The records that follow are to be given again exactly, with their pictures omitted.

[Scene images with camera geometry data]
——————————

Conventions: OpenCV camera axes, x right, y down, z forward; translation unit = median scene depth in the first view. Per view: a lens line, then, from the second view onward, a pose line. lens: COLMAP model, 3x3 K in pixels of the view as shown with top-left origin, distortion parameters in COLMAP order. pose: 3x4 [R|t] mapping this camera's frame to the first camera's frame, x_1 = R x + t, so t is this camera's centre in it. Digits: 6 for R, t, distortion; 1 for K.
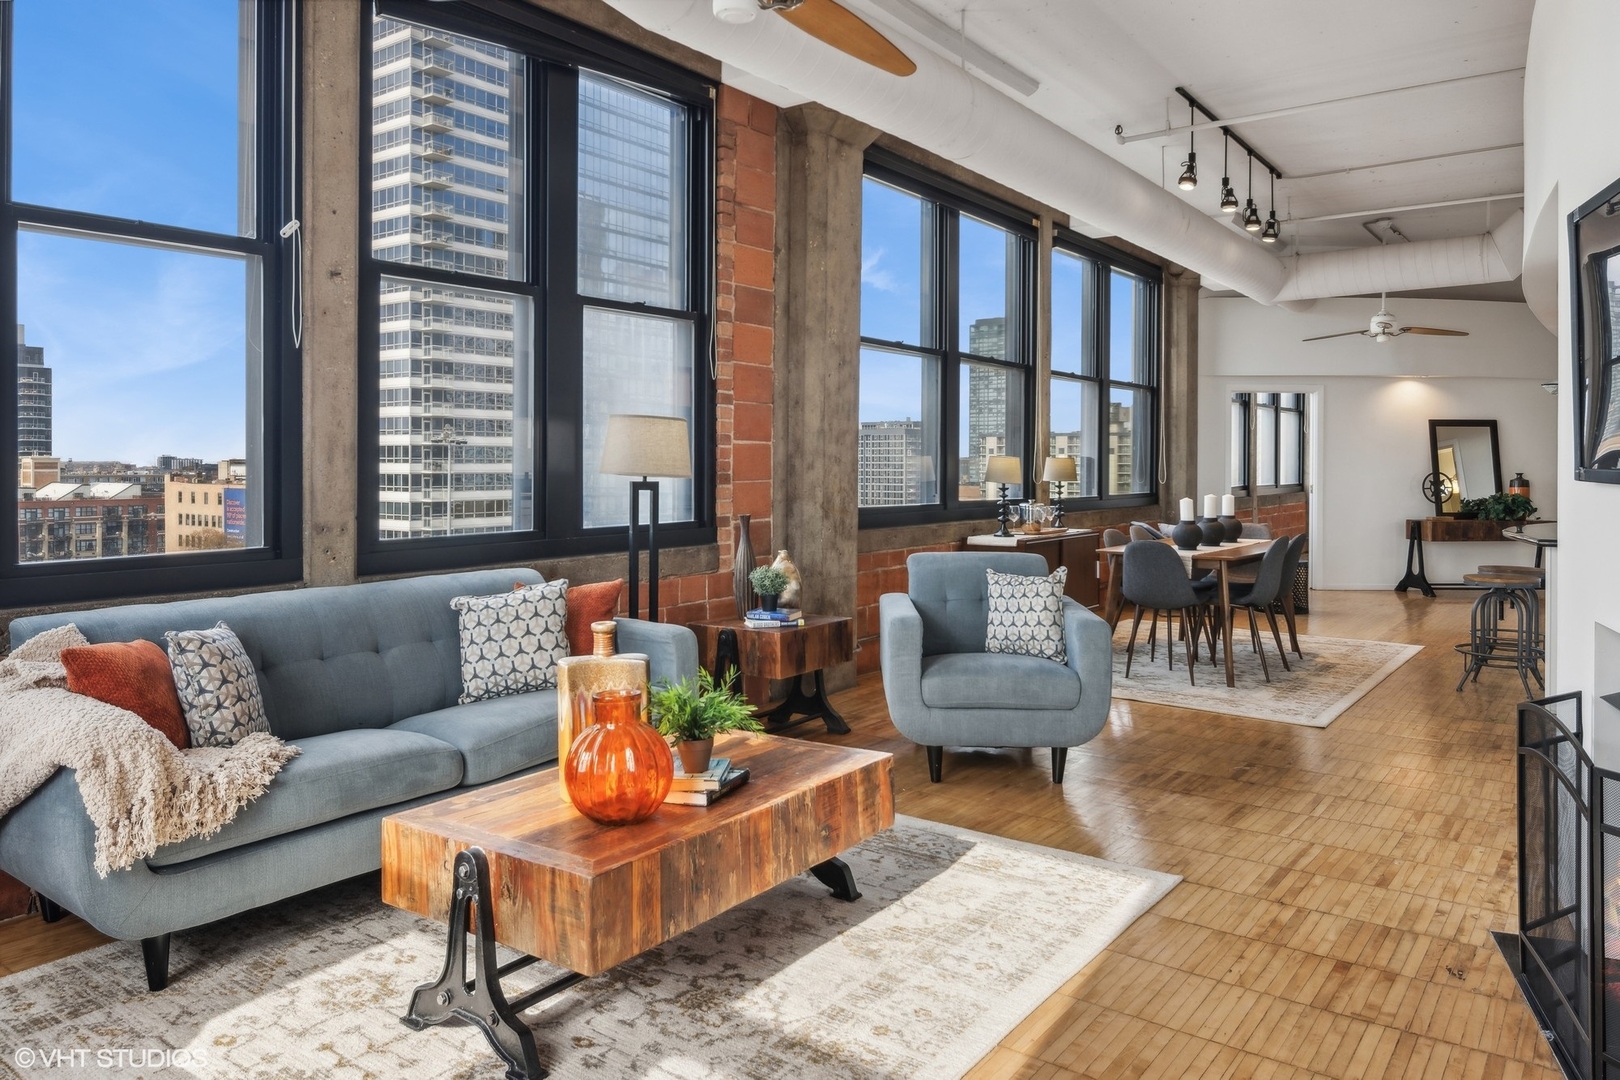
lens RADIAL K [[1109.0, 0, 809.9], [0, 1109.0, 465.0], [0, 0, 1]] dist [0.001257, -0.000133]
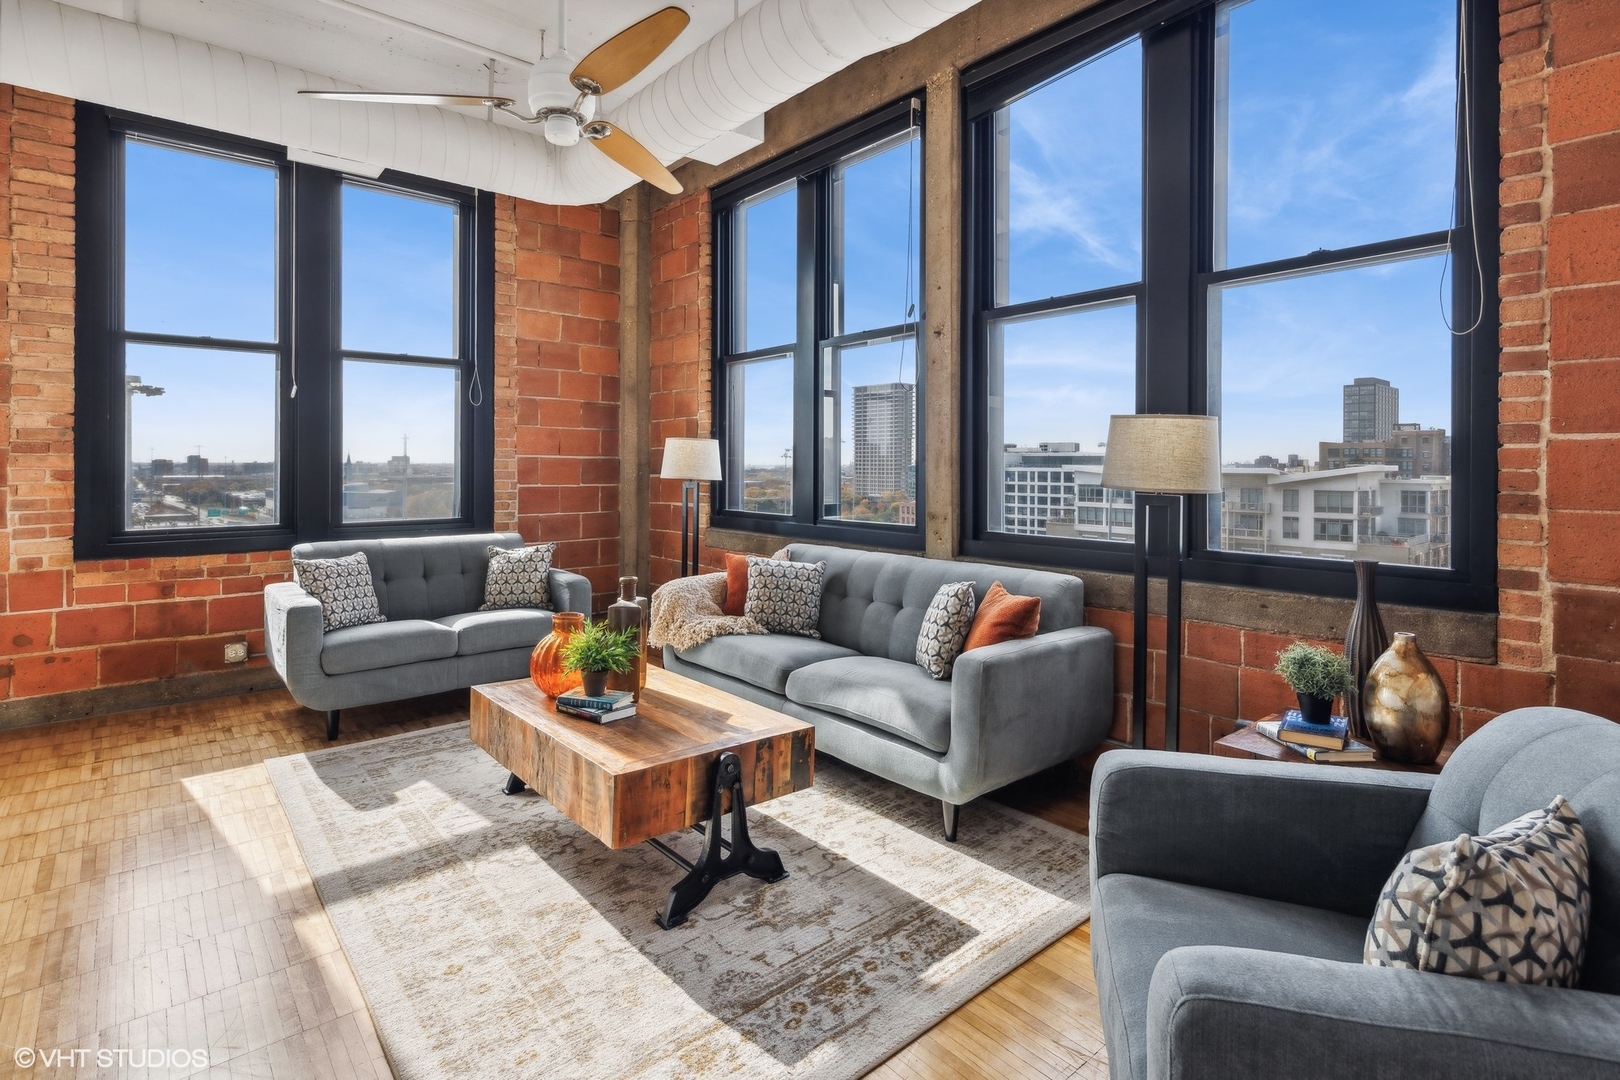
lens RADIAL K [[793.5, 0, 808.5], [0, 793.5, 464.2], [0, 0, 1]] dist [0.004266, -0.000420]
pose [[-0.221001, -0.004885, -0.975261, 0.624461], [-0.009822, 0.999948, -0.002783, -0.004500], [0.975224, 0.008964, -0.221038, 1.163113]]
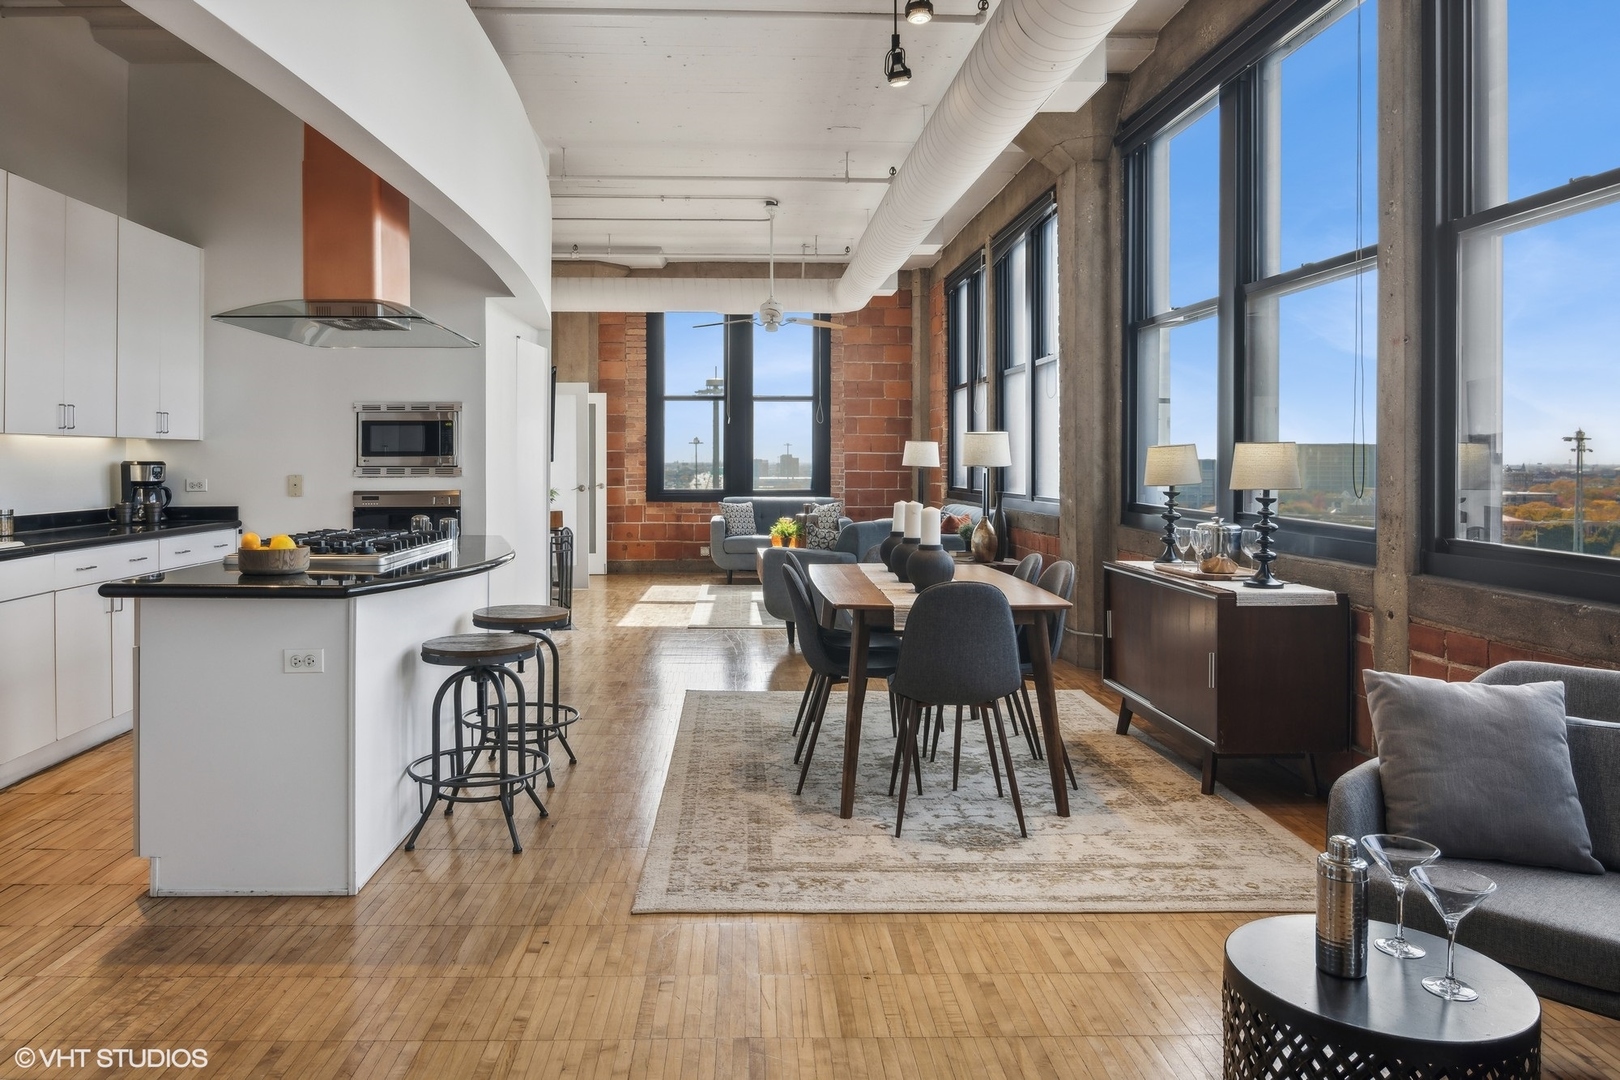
lens RADIAL K [[1124.8, 0, 757.9], [0, 1124.8, 460.5], [0, 0, 1]] dist [-0.001709, -0.004524]
pose [[-0.786664, -0.006034, -0.617352, 1.668992], [-0.007804, 0.999970, 0.000170, 0.006608], [0.617333, 0.004952, -0.786687, 2.910433]]
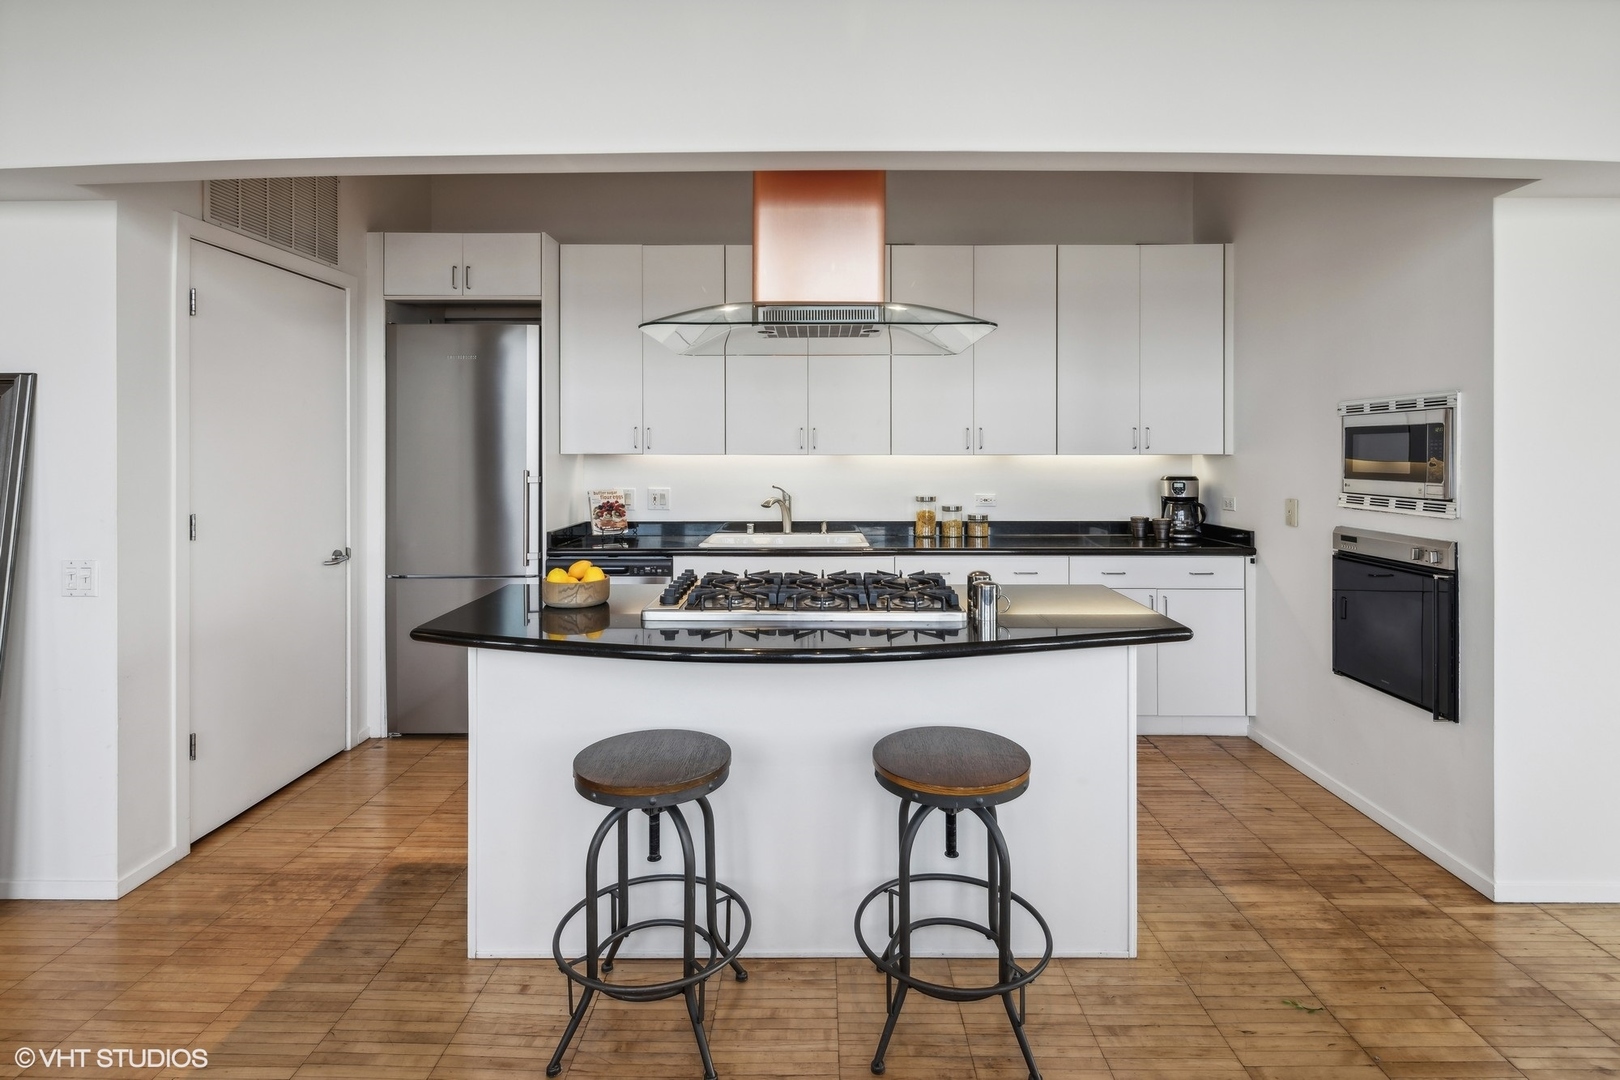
lens RADIAL K [[801.7, 0, 813.9], [0, 801.7, 448.3], [0, 0, 1]] dist [0.018110, -0.000675]
pose [[-0.593514, -0.003139, 0.804818, 0.715148], [0.001148, 0.999988, 0.004747, -0.032266], [-0.804823, 0.003741, -0.593503, 2.160132]]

——————————

Exercise result:
Conventions: OpenCV camera axes, x right, y down, z forward; translation unit = median scene depth in the first view. Per view: a lens line, then, from the second view onward, a pose line. lens: COLMAP model, 3x3 K in pixels of the view as shown with top-left origin, distortion parameters in COLMAP order. pose: 3x4 [R|t] mapping this camera's frame to the first camera's frame, x_1 = R x + t, so t is this camera's centre in it. Digits: 6 for R, t, distortion; 1 for K.
lens RADIAL K [[1109.0, 0, 809.9], [0, 1109.0, 465.0], [0, 0, 1]] dist [0.001257, -0.000133]
lens RADIAL K [[793.5, 0, 808.5], [0, 793.5, 464.2], [0, 0, 1]] dist [0.004266, -0.000420]
pose [[-0.221001, -0.004885, -0.975261, 0.624461], [-0.009822, 0.999948, -0.002783, -0.004500], [0.975224, 0.008964, -0.221038, 1.163113]]
lens RADIAL K [[1124.8, 0, 757.9], [0, 1124.8, 460.5], [0, 0, 1]] dist [-0.001709, -0.004524]
pose [[-0.786664, -0.006034, -0.617352, 1.668992], [-0.007804, 0.999970, 0.000170, 0.006608], [0.617333, 0.004952, -0.786687, 2.910433]]
lens RADIAL K [[801.7, 0, 813.9], [0, 801.7, 448.3], [0, 0, 1]] dist [0.018110, -0.000675]
pose [[-0.593514, -0.003139, 0.804818, 0.715148], [0.001148, 0.999988, 0.004747, -0.032266], [-0.804823, 0.003741, -0.593503, 2.160132]]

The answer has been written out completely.